------ EXTRACTED TEXT ------

The first wave of my enthusiasm towards Signalis peaked during the impressively confident first hour and a half. From the menu screen, with its cathode-ray-tube visuals and clacking sound of its slowly-revealing text, to the opening screens of the game itself, with their ominous, deep-space electronic ambiance, the brooding feel of a horror overture is effectively evoked. Your character wakes up alone. You’re an android—a Replika—on a two-person spaceship that has crashed landed on a snowy planet. Your human crewmate has disappeared, and you set off to find her. From that point on I was never completely sure what was going on in the story. Narrative clarity isn’t the priority here, though the developers (rose-engine) include plenty of world-building through readable reports and information gleaned from 80s future-styled computer readouts to keep things intriguing.

No I don’t, Gesalt.

------

▸ EXERCISES TO COMPLETE
• 1. Answer these questions from the text about Signalis.
(a) What kind of being is the player's character?
(b) Where has the spaceship crash-landed?
(c) Who are the developers?
• 2. Transcribe the entries of the collected data, beginning at their first line and stopping after the line that contains "city where available".

------ DATA SECTION ------

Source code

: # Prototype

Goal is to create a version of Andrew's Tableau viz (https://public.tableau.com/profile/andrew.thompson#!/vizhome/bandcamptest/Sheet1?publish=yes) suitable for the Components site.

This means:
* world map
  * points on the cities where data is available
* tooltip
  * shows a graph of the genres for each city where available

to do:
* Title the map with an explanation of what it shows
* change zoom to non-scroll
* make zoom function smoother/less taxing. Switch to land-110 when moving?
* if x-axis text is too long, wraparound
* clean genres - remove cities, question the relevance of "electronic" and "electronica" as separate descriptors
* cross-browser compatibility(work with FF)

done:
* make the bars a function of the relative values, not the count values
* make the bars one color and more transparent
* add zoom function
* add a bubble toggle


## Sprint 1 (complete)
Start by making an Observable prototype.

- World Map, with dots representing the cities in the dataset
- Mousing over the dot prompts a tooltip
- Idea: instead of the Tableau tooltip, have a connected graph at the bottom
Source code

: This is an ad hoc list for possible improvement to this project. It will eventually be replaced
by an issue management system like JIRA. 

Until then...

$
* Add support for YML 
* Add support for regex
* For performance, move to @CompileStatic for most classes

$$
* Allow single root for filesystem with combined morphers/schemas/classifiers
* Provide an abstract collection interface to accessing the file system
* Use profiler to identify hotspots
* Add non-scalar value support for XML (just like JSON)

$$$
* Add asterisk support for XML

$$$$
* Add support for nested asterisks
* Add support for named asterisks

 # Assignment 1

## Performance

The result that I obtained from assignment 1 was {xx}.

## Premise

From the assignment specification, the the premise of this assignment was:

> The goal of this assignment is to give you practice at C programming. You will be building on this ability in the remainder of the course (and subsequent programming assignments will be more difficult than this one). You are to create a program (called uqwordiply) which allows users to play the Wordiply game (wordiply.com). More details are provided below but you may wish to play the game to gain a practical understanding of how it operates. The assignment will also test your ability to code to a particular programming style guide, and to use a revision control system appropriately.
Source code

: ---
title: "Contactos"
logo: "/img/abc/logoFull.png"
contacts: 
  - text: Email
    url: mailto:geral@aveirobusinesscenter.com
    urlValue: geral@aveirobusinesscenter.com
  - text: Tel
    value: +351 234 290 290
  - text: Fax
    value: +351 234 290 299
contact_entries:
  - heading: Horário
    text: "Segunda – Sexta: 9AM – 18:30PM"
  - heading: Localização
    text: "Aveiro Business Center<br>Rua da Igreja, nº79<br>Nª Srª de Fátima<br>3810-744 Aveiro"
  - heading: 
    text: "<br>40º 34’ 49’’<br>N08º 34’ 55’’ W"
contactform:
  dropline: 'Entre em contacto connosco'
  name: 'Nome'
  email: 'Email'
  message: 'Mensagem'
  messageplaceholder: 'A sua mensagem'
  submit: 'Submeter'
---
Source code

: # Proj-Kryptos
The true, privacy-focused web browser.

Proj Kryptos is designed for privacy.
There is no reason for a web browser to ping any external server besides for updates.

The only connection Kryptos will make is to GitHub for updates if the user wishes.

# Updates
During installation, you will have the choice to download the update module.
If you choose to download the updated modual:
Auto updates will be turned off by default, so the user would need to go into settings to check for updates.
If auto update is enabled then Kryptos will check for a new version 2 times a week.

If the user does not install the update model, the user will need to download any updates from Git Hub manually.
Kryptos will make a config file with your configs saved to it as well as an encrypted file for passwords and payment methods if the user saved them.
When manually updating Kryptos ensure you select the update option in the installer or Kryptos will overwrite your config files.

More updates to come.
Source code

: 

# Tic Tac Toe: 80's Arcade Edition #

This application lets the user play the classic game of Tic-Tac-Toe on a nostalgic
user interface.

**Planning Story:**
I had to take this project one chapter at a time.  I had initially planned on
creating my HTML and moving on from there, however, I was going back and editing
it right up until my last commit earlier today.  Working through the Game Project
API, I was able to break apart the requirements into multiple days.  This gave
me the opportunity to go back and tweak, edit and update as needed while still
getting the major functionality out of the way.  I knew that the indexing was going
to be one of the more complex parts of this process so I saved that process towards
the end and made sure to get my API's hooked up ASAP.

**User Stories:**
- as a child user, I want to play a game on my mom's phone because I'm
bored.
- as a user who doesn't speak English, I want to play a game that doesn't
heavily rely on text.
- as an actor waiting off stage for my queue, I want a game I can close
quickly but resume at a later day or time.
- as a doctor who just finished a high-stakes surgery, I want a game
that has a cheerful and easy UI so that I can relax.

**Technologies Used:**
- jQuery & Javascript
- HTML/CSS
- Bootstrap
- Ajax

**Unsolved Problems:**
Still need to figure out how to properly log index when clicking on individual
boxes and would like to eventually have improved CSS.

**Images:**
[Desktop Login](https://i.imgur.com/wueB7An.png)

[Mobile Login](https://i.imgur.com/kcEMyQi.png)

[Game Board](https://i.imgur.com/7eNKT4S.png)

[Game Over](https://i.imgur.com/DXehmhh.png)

------

▸ ANSWERS TO THIS EXERCISE
• 1.
(a) An android, a Replika.
(b) On a snowy planet.
(c) rose-engine.

• 2.
Source code

: # Prototype

Goal is to create a version of Andrew's Tableau viz (https://public.tableau.com/profile/andrew.thompson#!/vizhome/bandcamptest/Sheet1?publish=yes) suitable for the Components site.

This means:
* world map
  * points on the cities where data is available
* tooltip
  * shows a graph of the genres for each city where available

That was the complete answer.